Comparison of brightness between dosing cohorts revealed no relationship between dose and brightness (Pearson’s correlation coefficient −0.297, p = 0.314) (Fig. 6).

Fig. 6
figure 6

Relationship of brightness against dose of ICG. Dots represent the mean or combined mean brightness for each dose and error bars standard deviation

Discussion

This proof of principle study demonstrates that there is a potential use for fluorescence in identifying and protecting the urethra during colorectal surgery. This could be applied to TaTME, intersphincteric dissections or APE procedures, where the urethra is particularly at risk.
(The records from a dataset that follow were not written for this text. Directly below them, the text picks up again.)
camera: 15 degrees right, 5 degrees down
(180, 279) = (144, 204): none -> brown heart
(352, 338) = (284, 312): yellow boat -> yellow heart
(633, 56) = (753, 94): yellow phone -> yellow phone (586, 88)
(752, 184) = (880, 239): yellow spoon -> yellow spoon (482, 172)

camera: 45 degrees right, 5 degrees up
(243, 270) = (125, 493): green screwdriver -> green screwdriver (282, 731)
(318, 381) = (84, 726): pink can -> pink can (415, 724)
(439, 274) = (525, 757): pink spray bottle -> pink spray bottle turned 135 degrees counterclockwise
In all eight cadavers, fluorescence signal was observed in the urethra after infiltration. The urethra was easily seen through a perineal incision and demonstrates that the ICG emission easily penetrates the overlying muscle to allow visualisation to a depth of 2–4 cm [10, 11]. ICG is known to have a low level of fluorescence in aqueous solution with its emission increasing when bound to plasma proteins or cellular membranes [12]. This explains the observation that fluorescence was observed ‘sticking’ to the mucous membrane of the urethra and not observed in the leaked Instillagel. ICG is commonly used intravenously to assess perfusion and subcutaneously, submucosally or subserosally to assess lymphatics. There is no published literature surrounding its application directly onto mucous membranes [13] nor is it licensed for this purpose. Future work would require a feasibility study to assess dosing, timing and safety for its use intraoperatively. It is likely to be a safe technique as we demonstrated that a low dose (2.5 mg) can be utilised with the likelihood of lower doses being efficacious. Infiltration of the catheter with ICG rather than the urethra does not produce detectable fluorescence.
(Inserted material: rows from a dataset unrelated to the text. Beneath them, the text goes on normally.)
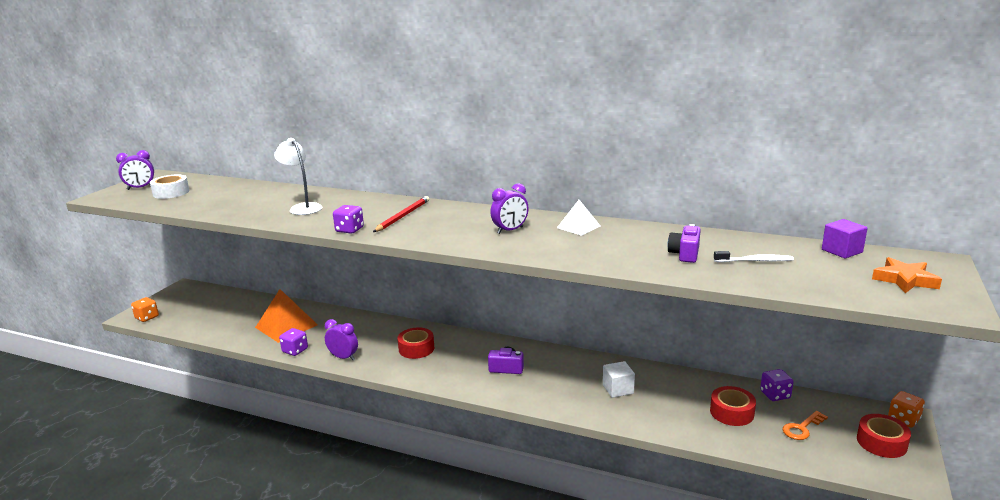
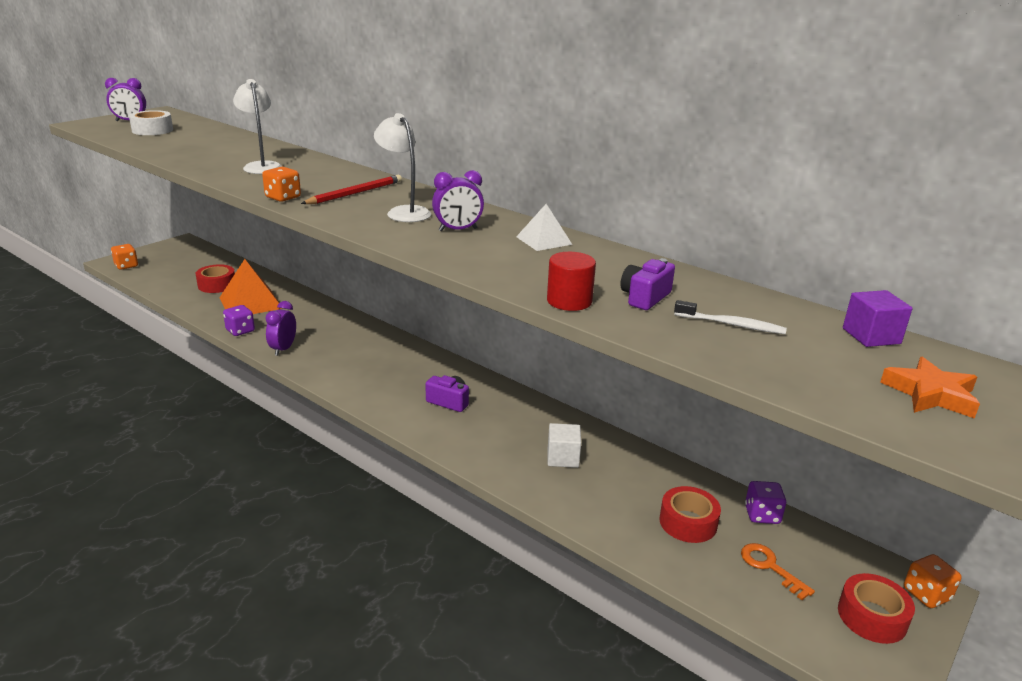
camera: 15 degrees right, 5 degrees up
(343, 357) = (283, 349): purple clock -> purple clock turned 120 degrees counterclockwise
(349, 230) = (283, 197): purple dice -> orange dice
(416, 349) = (366, 357): red tape -> red tape (217, 285)
(456, 224) = (404, 212): none -> white lamp
(639, 266) = (569, 301): none -> red cylinder
(802, 428) = (770, 567): orange key -> orange key turned 75 degrees clockwise

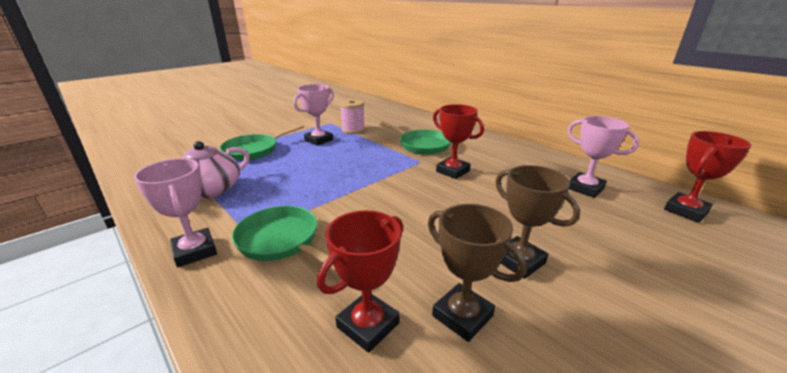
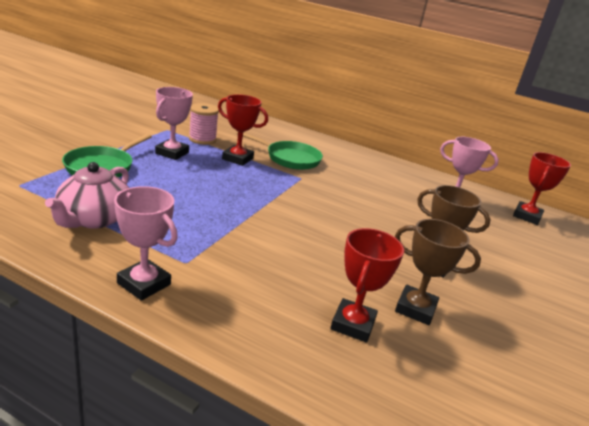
camera: 25 degrees left, 0 degrees up
(281, 241) = (225, 266): green pan -> none
(452, 171) = (337, 187): red trophy -> red trophy (237, 159)

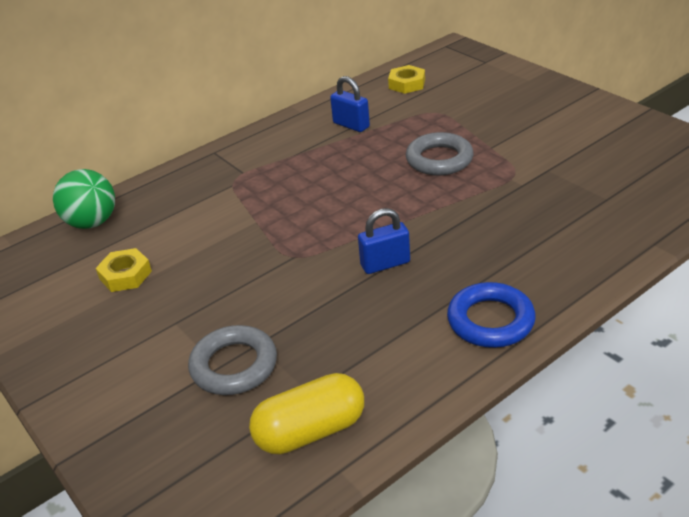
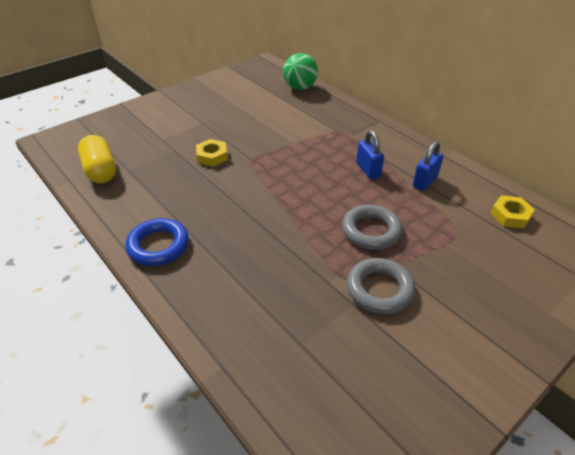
camera: 85 degrees right, 5 degrees up
(125, 275) = (248, 103): yellow nut -> yellow nut (212, 156)
(234, 365) = (160, 143): grey ring -> grey ring (379, 289)
(385, 264) = (234, 198): blue padlock -> blue padlock (368, 170)

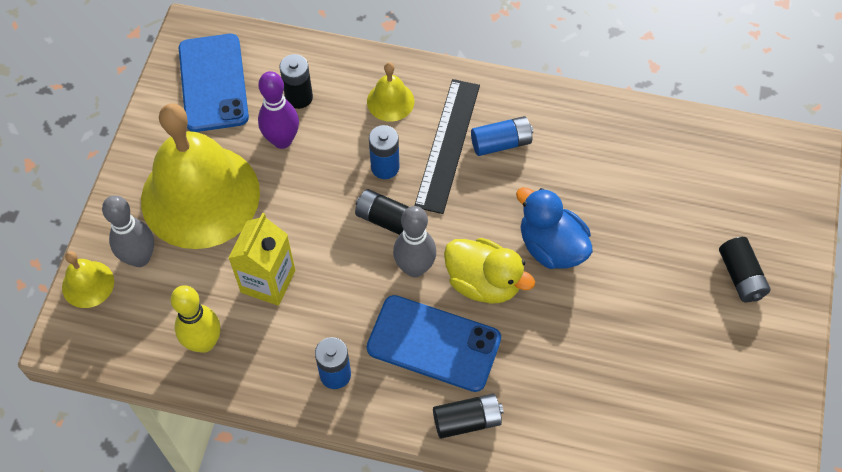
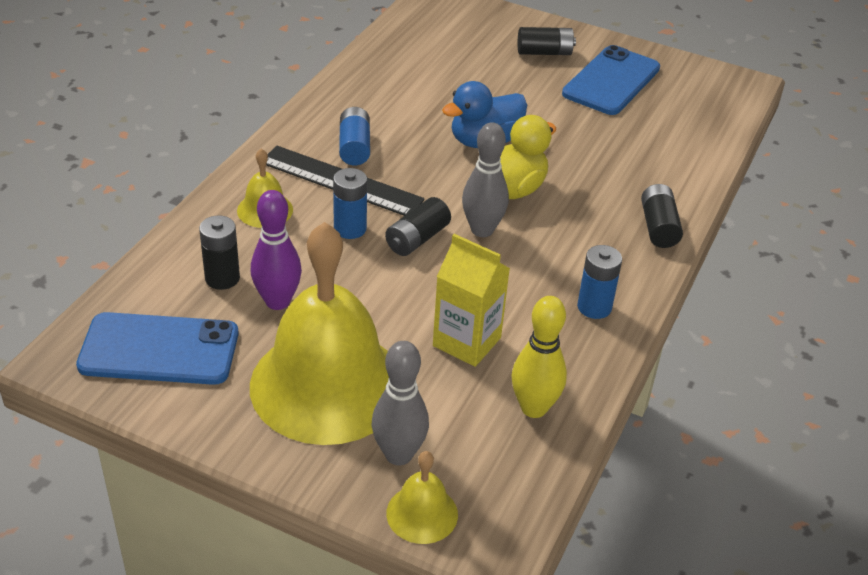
camera: 80 degrees left, 20 degrees down
(434, 343) = (572, 233): blue phone -> blue phone (611, 81)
This technique is likely to be of greatest benefit in APE procedures. This technology can potentially enhance TaTME, and reassurance would be provided where fluorescence is not visualised. Whilst one would not expect to see the urethra when in the correct plane during TaTME, the ability of urethral fluorescence to also highlight the prostate has been demonstrated here and may even help the surgeon to determine the correct plane during the anterior dissection.

Conclusions

This novel technique using fluorescence may help prevent urethral injury during perineal dissection. Studies are needed to establish its feasibility and safety in live patients.